Work request »
Reproduce the text of every entry below line for line, keeping the original wording and characters. Omit the pictures from your answer.

Exercise materials »
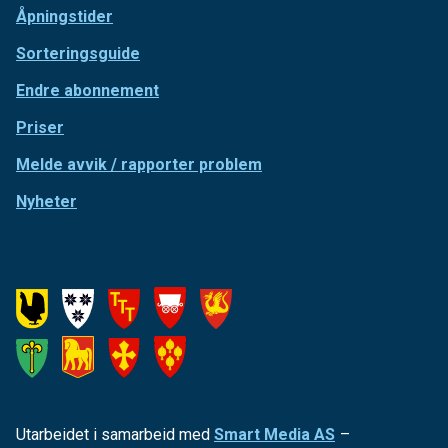
Endre abonnement
Priser
Melde avvik / rapporter problem
Nyheter
Utarbeidet i samarbeid med
Smart Media AS
–
Personvern og informasjonskapsler
–
Tilgjengelighetserklæring
Org.nr. 971 217 391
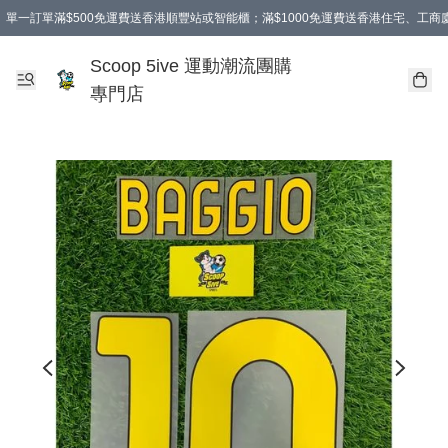
單一訂單滿$500免運費送香港順豐站或智能櫃；滿$1000免運費送香港住宅、工
Scoop 5ive 運動潮流團購
專門店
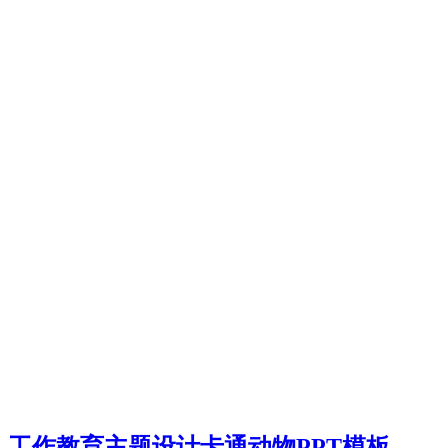
工作教育主题设计卡通动物PPT模板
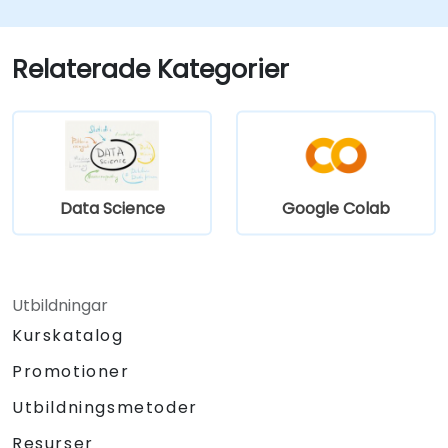
Visualisera tidsseriedata och
prognosresultat.
Relaterade Kategorier
Data Science
Google Colab
Utbildningar
Kurskatalog
Promotioner
Utbildningsmetoder
Resurser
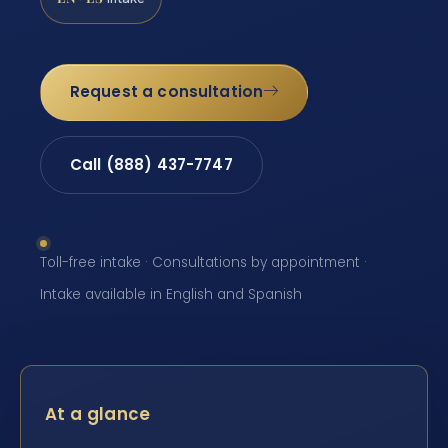
Request a consultation
Call (888) 437-7747
Toll-free intake · Consultations by appointment ·
Intake available in English and Spanish
At a glance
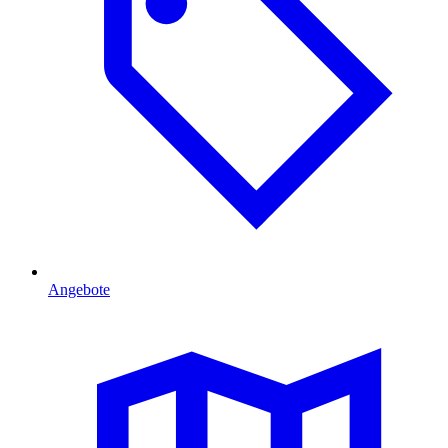
Angebote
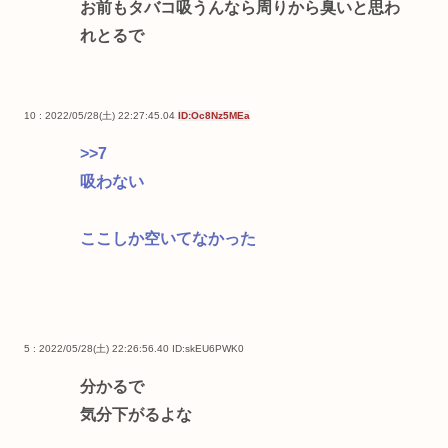
お前もタバコ吸うんなら周りから臭いと思わ
れとるで
10 : 2022/05/28(土) 22:27:45.04
ID:Oc8Nz5MEa
>>7
吸わない
ここしか空いてなかった
5 : 2022/05/28(土) 22:26:56.40
ID:skEU6PWK0
分かるで
気分下がるよな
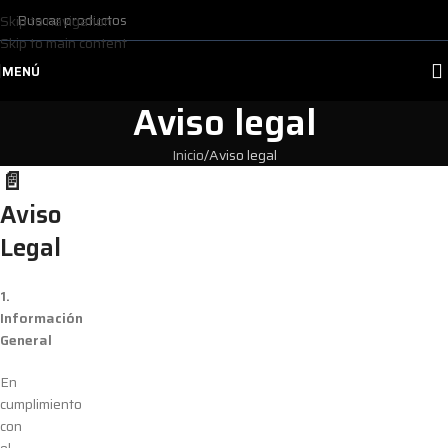
Skip to navigation
Skip to main content
MENÚ
Aviso legal
Inicio
Aviso legal
📄
Aviso
Legal
1.
Información
General
En
cumplimiento
con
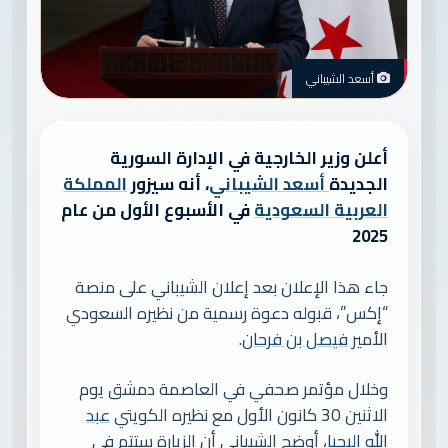
أسعد الشيباني
أعلن وزير الخارجية في الإدارة السورية
الجديدة
أسعد الشيباني
، أنه سيزور
المملكة
العربية السعودية
في الأسبوع الأول من عام
2025
جاء هذا الإعلان بعد إعلان الشيباني على منصة
“إكس”، قبوله دعوة رسمية من نظيره السعودي
الأمير
فيصل بن فرحان
.
وخلال مؤتمر صحفي في العاصمة دمشق يوم
الاثنين 30 كانون الأول مع نظيره الكويتي
عبد
الله اليحيا
، أوضح الشيباني أن الزيارة ستتم في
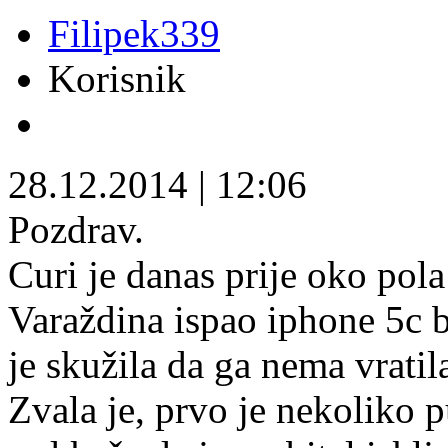
Filipek339
Korisnik
28.12.2014
|
12:06
Pozdrav.
Curi je danas prije oko pola
Varaždina ispao iphone 5c b
je skužila da ga nema vratila
Zvala je, prvo je nekoliko pu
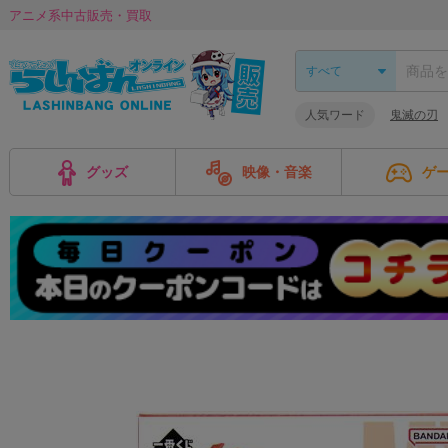
アニメ系中古販売・買取
人気ワード
鬼滅の刃
グッズ
映像・音楽
ゲ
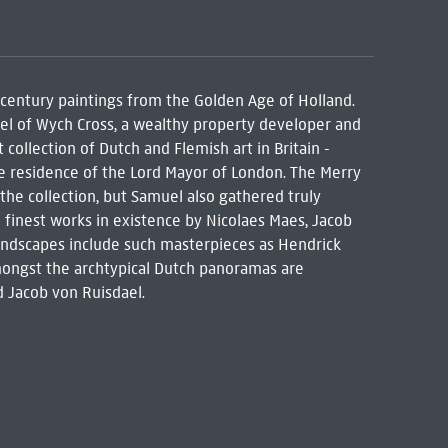
h-century paintings from the Golden Age of Holland.
el of Wych Cross, a wealthy property developer and
collection of Dutch and Flemish art in Britain -
he residence of the Lord Mayor of London. The Merry
the collection, but Samuel also gathered truly
 finest works in existence by Nicolaes Maes, Jacob
landscapes include such masterpieces as Hendrick
amongst the archtypical Dutch panoramas are
d Jacob von Ruisdael.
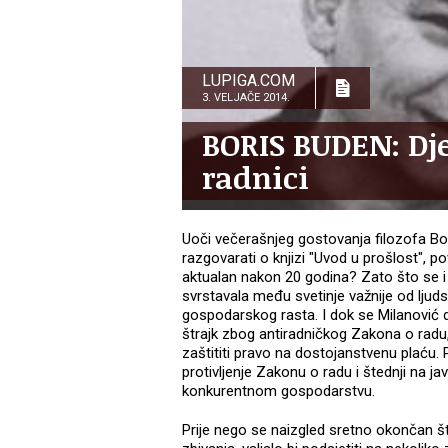
LUPIGA.COM
3. VELJAČE 2014.
BORIS BUDEN: Dje
radnici
Uoči večerašnjeg gostovanja filozofa Bor
razgovarati o knjizi "Uvod u prošlost", po
aktualan nakon 20 godina? Zato što se i
svrstavala među svetinje važnije od ljud
gospodarskog rasta. I dok se Milanović da
štrajk zbog antiradničkog Zakona o radu, 
zaštititi pravo na dostojanstvenu plaću. P
protivljenje Zakonu o radu i štednji na 
konkurentnom gospodarstvu.
Prije nego se naizgled sretno okončan štr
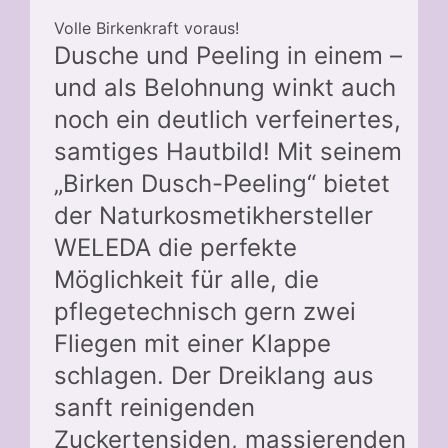
Volle Birkenkraft voraus!
Dusche und Peeling in einem –
und als Belohnung winkt auch
noch ein deutlich verfeinertes,
samtiges Hautbild! Mit seinem
„Birken Dusch-Peeling“ bietet
der Naturkosmetikhersteller
WELEDA die perfekte
Möglichkeit für alle, die
pflegetechnisch gern zwei
Fliegen mit einer Klappe
schlagen. Der Dreiklang aus
sanft reinigenden
Zuckertensiden, massierenden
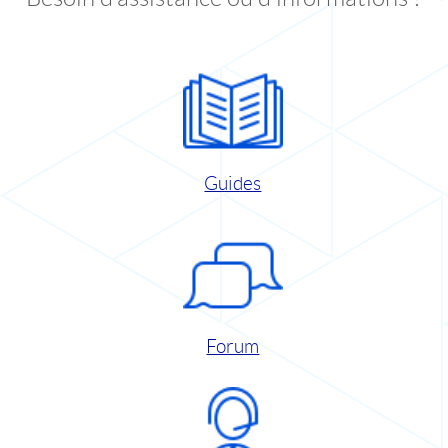
Guides
Forum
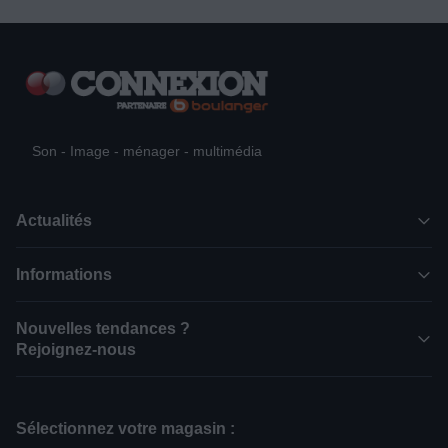
Son - Image - ménager - multimédia
Actualités
Informations
Nouvelles tendances ?
Rejoignez-nous
Sélectionnez votre magasin :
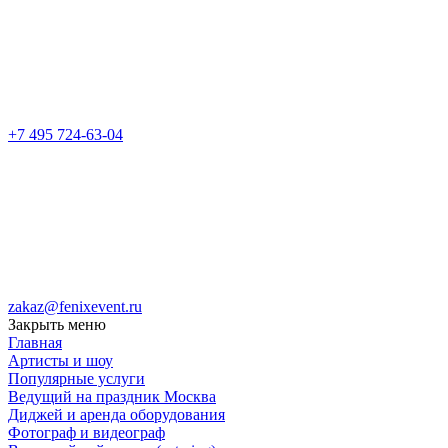
+7 495 724-63-04
zakaz@fenixevent.ru
Закрыть меню
Главная
Артисты и шоу
Популярные услуги
Ведущий на праздник Москва
Диджей и аренда оборудования
Фотограф и видеограф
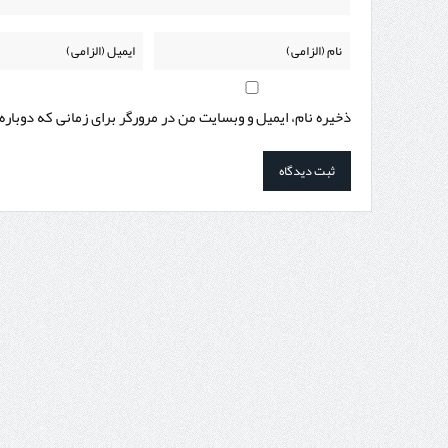
ذخیره نام، ایمیل و وبسایت من در مرورگر برای زمانی که دوبار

Response to the exercise »
Endre abonnement
Priser
Melde avvik / rapporter problem
Nyheter
Utarbeidet i samarbeid med
Smart Media AS
–
Personvern og informasjonskapsler
–
Tilgjengelighetserklæring
Org.nr. 971 217 391
單一訂單滿$500免運費送香港順豐站或智能櫃；滿$1000免運費送香港住宅、工
Scoop 5ive 運動潮流團購
專門店
工作教育主题设计卡通动物PPT模板
Visualisera tidsseriedata och
prognosresultat.
Relaterade Kategorier
Data Science
Google Colab
Utbildningar
Kurskatalog
Promotioner
Utbildningsmetoder
Resurser
Request a consultation
Call (888) 437-7747
Toll-free intake · Consultations by appointment ·
Intake available in English and Spanish
At a glance
Angebote
お前もタバコ吸うんなら周りから臭いと思わ
れとるで
10 : 2022/05/28(土) 22:27:45.04
ID:Oc8Nz5MEa
>>7
吸わない
ここしか空いてなかった
5 : 2022/05/28(土) 22:26:56.40
ID:skEU6PWK0
分かるで
気分下がるよな
Skip to navigation
Skip to main content
MENÚ
Aviso legal
Inicio
Aviso legal
📄
Aviso
Legal
1.
Información
General
En
cumplimiento
con
أسعد الشيباني
أعلن وزير الخارجية في الإدارة السورية
الجديدة
أسعد الشيباني
، أنه سيزور
المملكة
العربية السعودية
في الأسبوع الأول من عام
2025
جاء هذا الإعلان بعد إعلان الشيباني على منصة
“إكس”، قبوله دعوة رسمية من نظيره السعودي
الأمير
فيصل بن فرحان
.
وخلال مؤتمر صحفي في العاصمة دمشق يوم
الاثنين 30 كانون الأول مع نظيره الكويتي
عبد
الله اليحيا
، أوضح الشيباني أن الزيارة ستتم في
Filipek339
Korisnik
28.12.2014
|
12:06
Pozdrav.
Curi je danas prije oko pola
Varaždina ispao iphone 5c b
je skužila da ga nema vratila
Zvala je, prvo je nekoliko pu
アニメ系中古販売・買取
人気ワード
鬼滅の刃
グッズ
映像・音楽
ゲ
h-century paintings from the Golden Age of Holland.
el of Wych Cross, a wealthy property developer and
collection of Dutch and Flemish art in Britain -
he residence of the Lord Mayor of London. The Merry
the collection, but Samuel also gathered truly
 finest works in existence by Nicolaes Maes, Jacob
landscapes include such masterpieces as Hendrick
amongst the archtypical Dutch panoramas are
d Jacob von Ruisdael.
LUPIGA.COM
3. VELJAČE 2014.
BORIS BUDEN: Dje
radnici
Uoči večerašnjeg gostovanja filozofa Bor
razgovarati o knjizi "Uvod u prošlost", po
aktualan nakon 20 godina? Zato što se i
svrstavala među svetinje važnije od ljud
gospodarskog rasta. I dok se Milanović da
štrajk zbog antiradničkog Zakona o radu, 
zaštititi pravo na dostojanstvenu plaću. P
protivljenje Zakonu o radu i štednji na 
konkurentnom gospodarstvu.
Prije nego se naizgled sretno okončan štr
Volle Birkenkraft voraus!
Dusche und Peeling in einem –
und als Belohnung winkt auch
noch ein deutlich verfeinertes,
samtiges Hautbild! Mit seinem
„Birken Dusch-Peeling“ bietet
der Naturkosmetikhersteller
WELEDA die perfekte
Möglichkeit für alle, die
pflegetechnisch gern zwei
Fliegen mit einer Klappe
schlagen. Der Dreiklang aus
sanft reinigenden
Zuckertensiden, massierenden
Guides
Forum
Son - Image - ménager - multimédia
Actualités
Informations
Nouvelles tendances ?
Rejoignez-nous
Sélectionnez votre magasin :
+7 495 724-63-04
zakaz@fenixevent.ru
Закрыть меню
Главная
Артисты и шоу
Популярные услуги
Ведущий на праздник Москва
Диджей и аренда оборудования
Фотограф и видеограф
ذخیره نام، ایمیل و وبسایت من در مرورگر برای زمانی که دوبار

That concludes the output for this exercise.